Many of you will know what I am talking about. For those of you who don’t, let me quickly fill you in.
Craft malting is the barley equivalent of craft beer. Small scale, more traditional approaches to malting barley to create a range of flavours and aromas. To quickly take another step back, malting is the process of preparing barley (or any grain) for beer production. It basically starts the germination process then halts it, which develops the much desired sugars yeast loves. Different approaches to kilning and roasting can create a wide range of malts that offer a myriad of flavours and aromas.
Craft brewing started to explode in the U.S. a few years ago and there are currently about 50 craft maltsters in that country. Alberta got its first craft malthouse last year – Red Shed Brewing just outside Red Deer. Those tied into the craft beer industry have known about Red Shed for months, but I think the average craft beer drinker is still yet to learn about them. Hence the column. I make a point of profiling Red Shed and the Hamill brothers to give people a sense of what their story is (listen to the column here).
But wait! There’s more!
Within the next year or so, Alberta will see another 4 craft maltsters open up.There is Hogarth Malting in Olds who will be the first in Alberta to produce floor-malted malt. Floor-malting is an older, more traditional (and more labour intensive) malting process. Then there is Origin Malting in Strathmore, Heritage Malting in Calgary and Hobo Malt in Beiseker, who all hope to open up in the next 6-18 months.

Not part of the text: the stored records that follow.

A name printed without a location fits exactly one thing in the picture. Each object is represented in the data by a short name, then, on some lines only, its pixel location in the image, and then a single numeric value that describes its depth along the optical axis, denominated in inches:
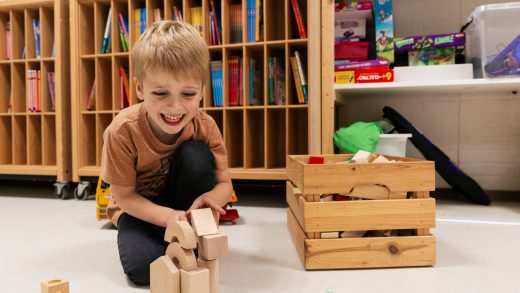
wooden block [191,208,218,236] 27.9
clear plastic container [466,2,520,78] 67.4
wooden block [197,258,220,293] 28.3
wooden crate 39.8
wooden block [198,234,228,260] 27.2
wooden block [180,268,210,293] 26.3
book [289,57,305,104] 76.2
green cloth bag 69.9
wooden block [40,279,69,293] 28.2
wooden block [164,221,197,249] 27.3
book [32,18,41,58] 92.7
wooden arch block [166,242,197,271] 27.4
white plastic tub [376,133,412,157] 70.5
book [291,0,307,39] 74.9
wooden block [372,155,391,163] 45.4
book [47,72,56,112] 90.5
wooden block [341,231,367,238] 41.8
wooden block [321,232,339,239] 44.6
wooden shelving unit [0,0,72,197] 85.1
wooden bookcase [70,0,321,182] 75.5
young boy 34.2
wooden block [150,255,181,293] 27.2
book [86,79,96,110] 87.0
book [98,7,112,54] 86.5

Why should we care about craft malting? I think for three reasons.
First, it is an extension of local. Red Shed uses barley from its own family farm and other barley farmers near by, meaning the malt never goes more than a couple hundred kilometres to reach your glass.Your beer becomes that much more local.
Second, it bypasses the big maltsters. Don’t get me wrong the big operators like Rahr and Canada Malting make excellent product and they are not nearly as corporatized as the beer end of the industry. Still, they make large quantities of the same malt designed for the big breweries. That is not a criticism, it is where the market is. The size difference between them and Red Shed, for example, is stunning. Red Shed can produce up to 5 tonnes per week. Rahr in nearby Alix? 3,000 tonnes per week. The scale simply is beyond fathom. Which is Red Shed’s advantage. What they lose in economics of scale, they gain in flexibility and being able to experiment. It is just a way to insert diversity into the market.

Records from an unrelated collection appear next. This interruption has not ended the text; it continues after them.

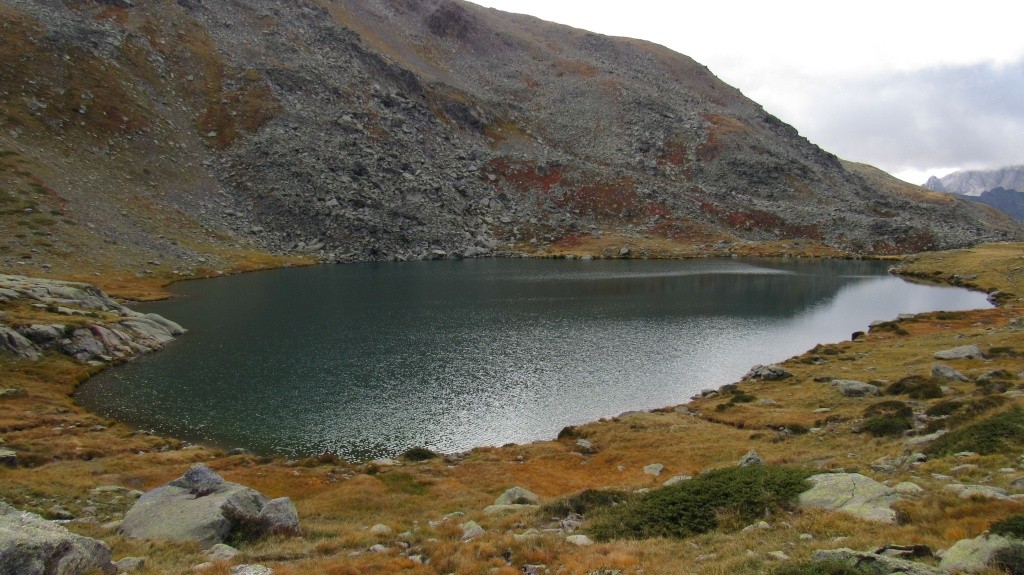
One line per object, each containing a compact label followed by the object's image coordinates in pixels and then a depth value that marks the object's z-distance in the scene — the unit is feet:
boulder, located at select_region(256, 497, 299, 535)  67.00
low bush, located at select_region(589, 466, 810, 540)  59.06
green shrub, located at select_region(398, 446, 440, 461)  120.78
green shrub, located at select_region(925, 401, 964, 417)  102.22
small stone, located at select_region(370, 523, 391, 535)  71.05
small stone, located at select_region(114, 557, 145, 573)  51.42
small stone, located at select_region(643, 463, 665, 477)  104.37
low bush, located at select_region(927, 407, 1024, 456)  67.56
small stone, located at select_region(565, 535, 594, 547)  58.32
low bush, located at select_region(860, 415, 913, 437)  97.55
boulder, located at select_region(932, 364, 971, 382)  132.26
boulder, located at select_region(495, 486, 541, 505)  86.22
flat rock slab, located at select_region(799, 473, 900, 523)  51.65
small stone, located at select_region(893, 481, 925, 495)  55.23
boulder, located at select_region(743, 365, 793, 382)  171.01
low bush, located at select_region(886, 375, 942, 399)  121.60
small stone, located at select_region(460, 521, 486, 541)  65.67
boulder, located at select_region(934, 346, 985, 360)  154.81
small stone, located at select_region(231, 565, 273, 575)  51.90
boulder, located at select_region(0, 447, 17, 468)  95.19
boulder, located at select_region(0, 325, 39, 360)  162.81
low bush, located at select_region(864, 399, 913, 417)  107.86
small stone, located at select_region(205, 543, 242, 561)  56.49
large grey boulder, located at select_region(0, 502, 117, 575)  42.88
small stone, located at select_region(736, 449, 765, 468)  80.46
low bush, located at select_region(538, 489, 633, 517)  71.82
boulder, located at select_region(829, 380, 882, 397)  135.92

Third, it gives more room for brewers to experiment with different flavours and aromas. They can get a one-off batch of malt for a seasonal to create something that they couldn’t have made before and likely won’t again in the future. The craft brewsters are likely not going to be a substantial part of a brewery’s regular line-up, they can’t produce enough. They are ideal for one-offs, seasonals and interesting experiments, like Troubled Monk’s Golden Gaetz malt experiment (which I wrote about here).
Most consumers may never know what impact craft maltsters will have in their beer. But they should. Craft malting has great potential to contribute big things to Alberta-made beer. I look forward to it and I think you should too.